TALLAHASSEE, Fla. (The News Service of Florida) — A proposal that would let people with concealed-weapons licenses pack heat at churches or other religious institutions that share properties with schools is heading to Gov. Ron DeSantis.
The Republican-controlled Senate on Tuesday voted 24-16 along party lines to give final approval to the measure (HB 259), which passed the House last month. DeSantis’ office did not immediately reply to a question about whether the governor will sign the bill.
Florida law generally allows people to carry concealed weapons at churches, synagogues, mosques and other religious institutions, but it bars being armed on school properties. That leads to people being prevented from carrying guns on properties shared by religious institutions and schools.
Senate sponsor Joe Gruters, R-Sarasota, said the bill closes a “loophole.”
“This is about safety,” Gruters said. “We saw what happened in Texas when a church, unfortunately, was the target. Six seconds it took them to secure that location. This gives schools the needed safety they need. It gives churches the additional security that they need. This gives the property owners the ultimate responsibility to make the decision that’s best for them.”
Democrat countered the proposal won’t improve safety.

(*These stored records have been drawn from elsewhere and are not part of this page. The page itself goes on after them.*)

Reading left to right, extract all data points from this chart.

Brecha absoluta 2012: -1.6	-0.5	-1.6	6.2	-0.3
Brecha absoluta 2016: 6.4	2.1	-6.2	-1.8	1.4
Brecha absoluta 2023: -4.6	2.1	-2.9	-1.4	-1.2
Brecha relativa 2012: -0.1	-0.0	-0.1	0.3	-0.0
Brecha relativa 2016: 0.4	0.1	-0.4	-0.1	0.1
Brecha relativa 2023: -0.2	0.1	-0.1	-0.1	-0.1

“It’s a fallacy, Dirty Harry, Rambo. John McClane aren’t going to be rising up in a church and taking out the bad guy,” Senate Minority Leader Gary Farmer, D-Lighthouse Point, said. “When you’ve got more guns, you’ve got more danger, period. These are religious institutions. They’re supposed to be peaceful places of worship. Why anybody would bring a gun to a church is beyond me.”
Sen. Tina Polsky, D-Boca Raton, argued that an FBI study of 160 active shooter incidents from 2000 to 2013 found just one where a person with a concealed-weapons license stopped a shooter.
“It just makes me very uncomfortable that we’re saying more guns, more guns, more guns, when we have had, is it 60 mass shootings so far this year?” Polsky said. “So let’s just add more guns in a sacred place like a church, a temple, a mosque. I believe there are other ways to make those institutions safe.”
Sen. Jason Pizzo, a North Miami Beach Democrat who is an attorney, said he doesn’t expect the proposal to withstand a court challenge over property rights.
On Monday, the Senate rejected a series of proposed Democratic amendments to the bill that included seeking to limit possession of guns to current or former law-enforcement officers and to prohibit carrying guns while school is in session or extracurricular activities are underway.
Religious institutions or property owners would continue to be able to bar guns at the sites, under the bill.
Tuesday’s vote moved the bill further than the last time a similar proposal was on the Senate floor. In 2018, an attempt stalled as lawmakers’ attention shifted to the mass shooting at Marjory Stoneman Douglas High School in Parkland.